The slush fund for the 1% otherwise known as the Federal Reserve's POMO program is once again pushing Wall Street higher:
Over the last week, the volume has dried up significantly in the markets. This means a large buyer in the markets can have a much bigger impact. That buyer is clearly the Federal Reserve. Operation Twist is in full swing and is essentially QE3. This plan by the Federal Reserve is to buy $400 billion in long term treasuries while selling $400 billion in short term treasuries. Short term is something there is demand for and investors will gobble up (due to fear), while long term has more hesitation. Throughout October, the Federal Reserve will be buying $40 billion in long term treasuries. This happens on an almost daily basis and was seen during QE2. During QE2 the term used was POMO (permanent open market operations). In other words, the Federal Reserve would use POMO to prop up the stock market. Considering the light volume, this works like a charm. Should volume get heavy, it will have little effect.
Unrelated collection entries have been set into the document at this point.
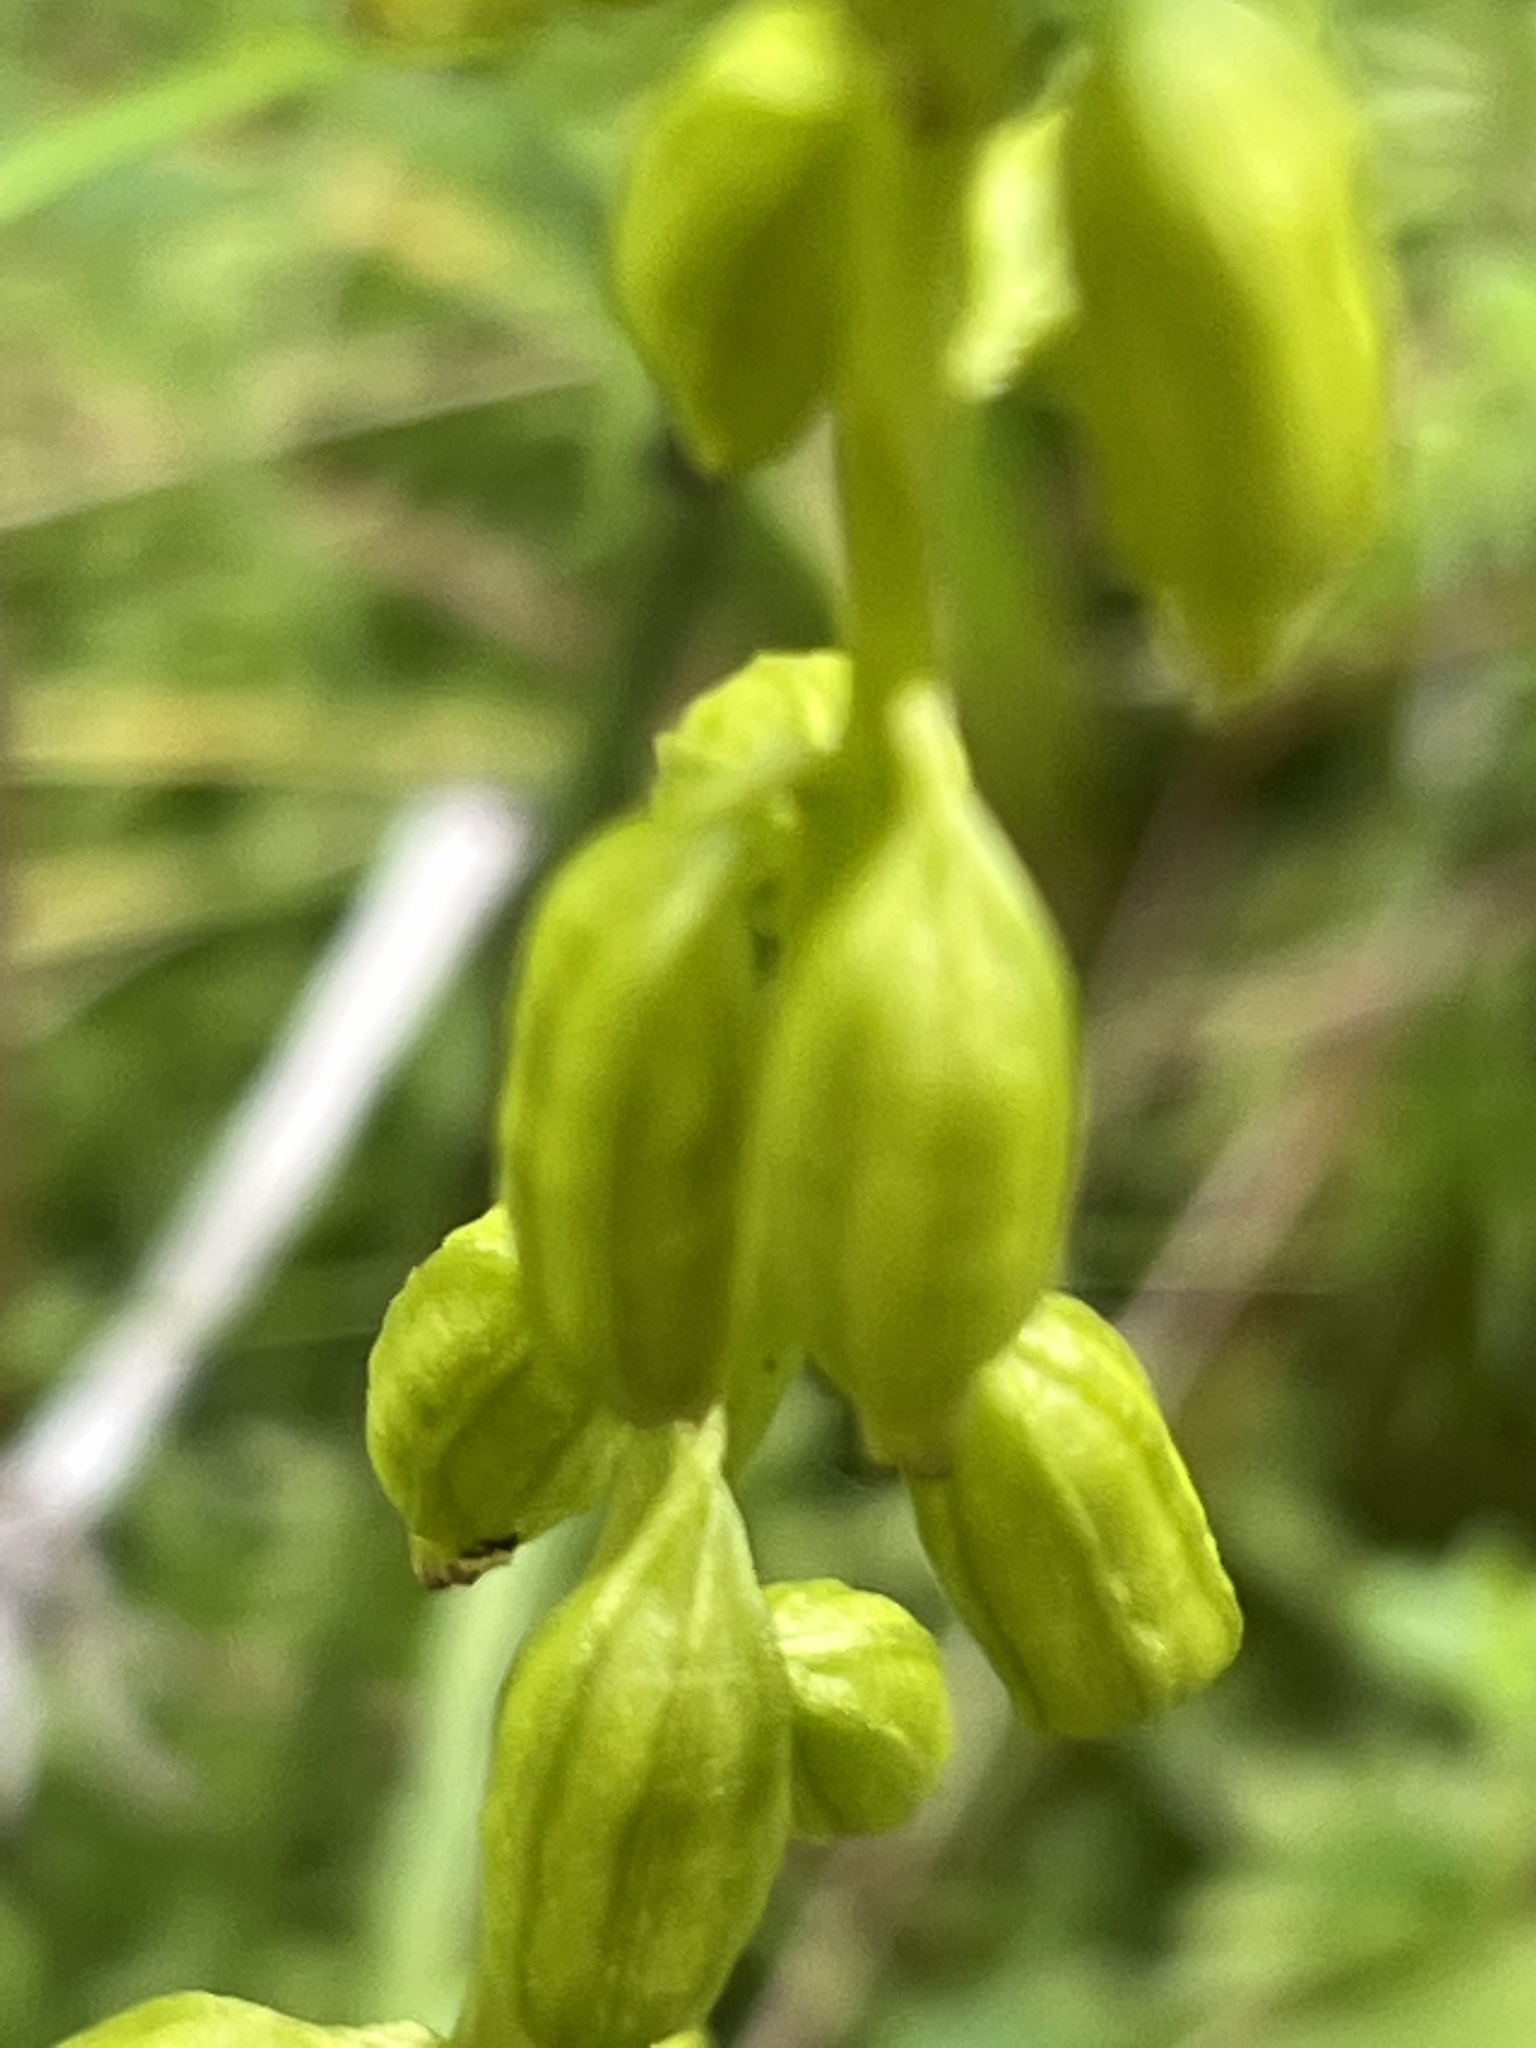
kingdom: Plantae
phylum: Tracheophyta
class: Liliopsida
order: Asparagales
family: Orchidaceae
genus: Corallorhiza
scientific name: Corallorhiza trifida
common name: Yellow coralroot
POMO is back in full force. While Europe tries to sort out its issues and get a plan together, the Federal Reserve is keeping the markets from collapsing. Note the POMO schedule below. This clearly shows there was no POMO yesterday, the markets fell sharply. Today, the markets opened lower but mysteriously surged to go positive between 10-10:30am ET.
On Tuesday, the indomitable Goldman Sachs posted a quarterly loss for the first time since 2006. It was exposed after the end of QE2 in June, rendering toothless the secret sauce or proprietary trading programs which it and other Wall Street firms use to illegally front-run markets.
This was only a temporary hiccup by the squid, however, which unbeknowest to most Americans was able to thrust its tentacles back into our pockets with the launch of QE3, code named “Operation Twist”. The FED's latest moniker is a ruse to distract us from the fact that the money dumped onto The Street is leveraged 40-to-1 and pocketed by the same firms which happen to own the Federal Reserve.
The preposterous correlation between POMO and stocks, dating back to 2005, is guaranteed to continue at least until the FED's latest round of Wall Street handouts ends early next summer.